#### TASK DIRECTIONS
Convert each line of the entries below into a Markdown table with the columns "Row" and "Line," numbering the rows and skipping any blank lines. Don't include the pictures.

Extracted records:
-- begin --

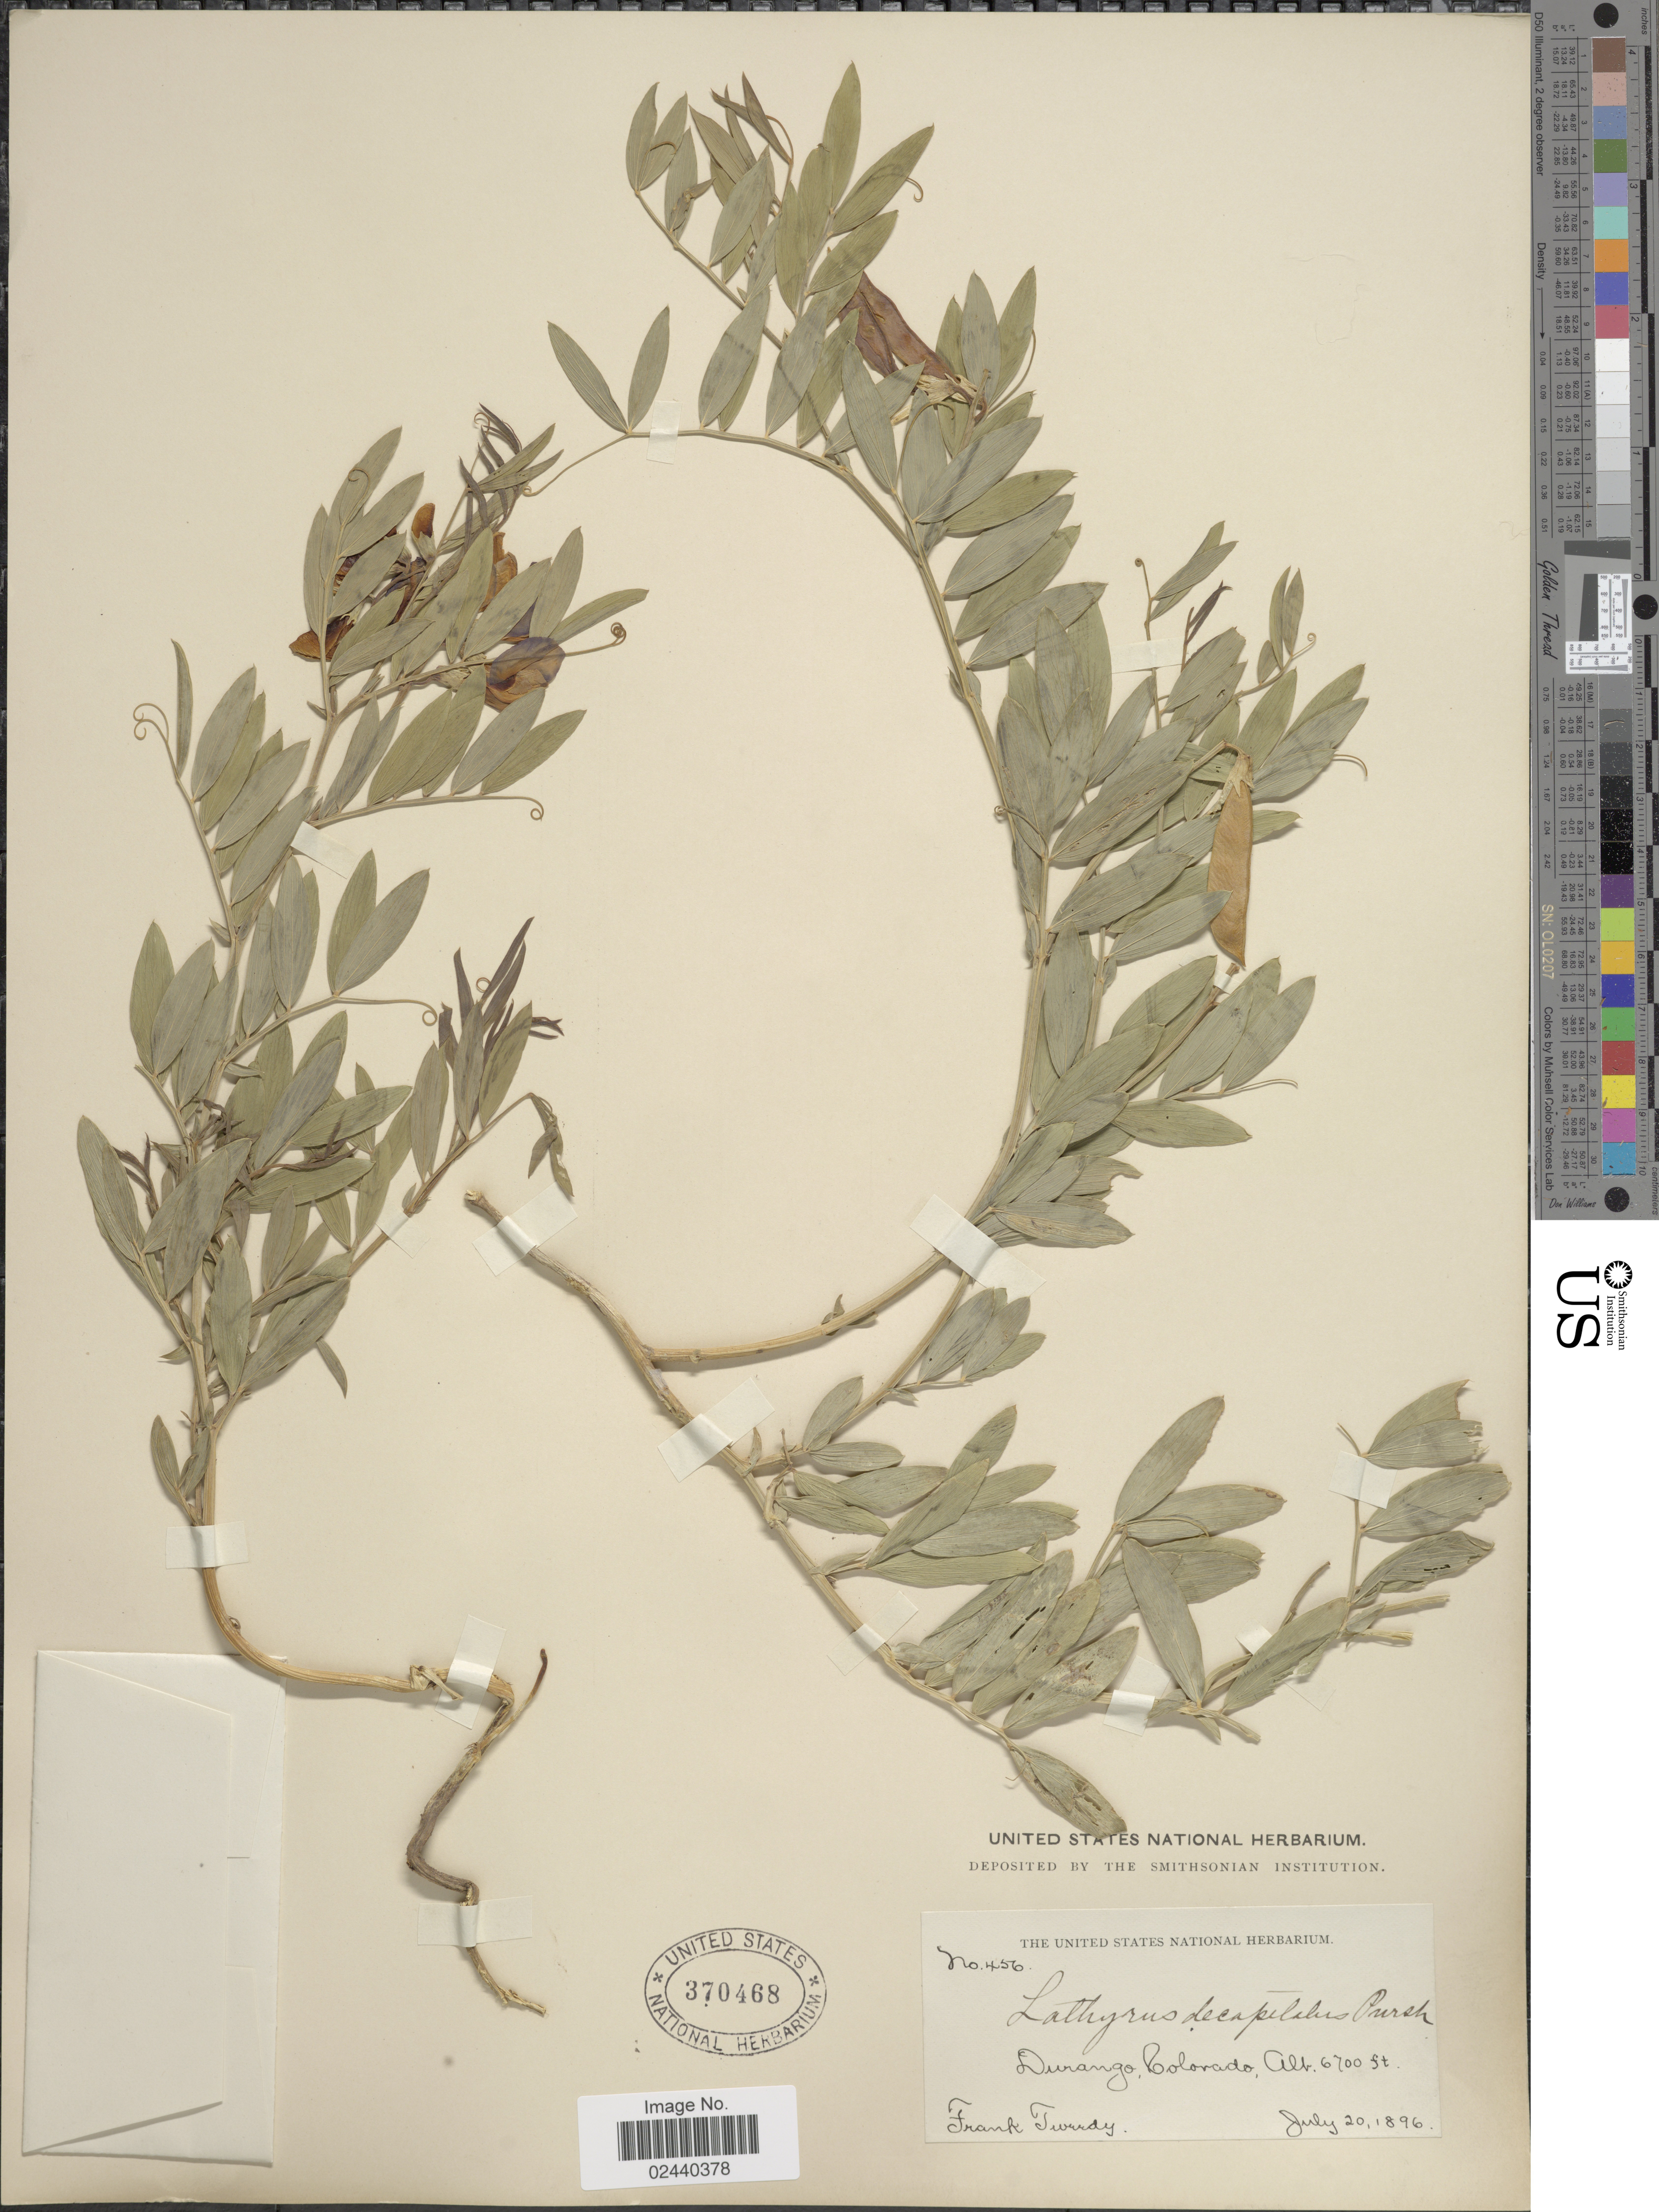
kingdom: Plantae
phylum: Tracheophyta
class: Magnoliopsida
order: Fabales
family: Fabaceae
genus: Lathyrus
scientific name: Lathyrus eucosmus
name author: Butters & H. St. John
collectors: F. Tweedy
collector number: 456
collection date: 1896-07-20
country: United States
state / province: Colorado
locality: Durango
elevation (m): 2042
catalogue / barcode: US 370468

-- end --

#### ANSWER BELOW
| Row | Line |
|---|---|
| 1 | kingdom: Plantae |
| 2 | phylum: Tracheophyta |
| 3 | class: Magnoliopsida |
| 4 | order: Fabales |
| 5 | family: Fabaceae |
| 6 | genus: Lathyrus |
| 7 | scientific name: Lathyrus eucosmus |
| 8 | name author: Butters & H. St. John |
| 9 | collectors: F. Tweedy |
| 10 | collector number: 456 |
| 11 | collection date: 1896-07-20 |
| 12 | country: United States |
| 13 | state / province: Colorado |
| 14 | locality: Durango |
| 15 | elevation (m): 2042 |
| 16 | catalogue / barcode: US 370468 |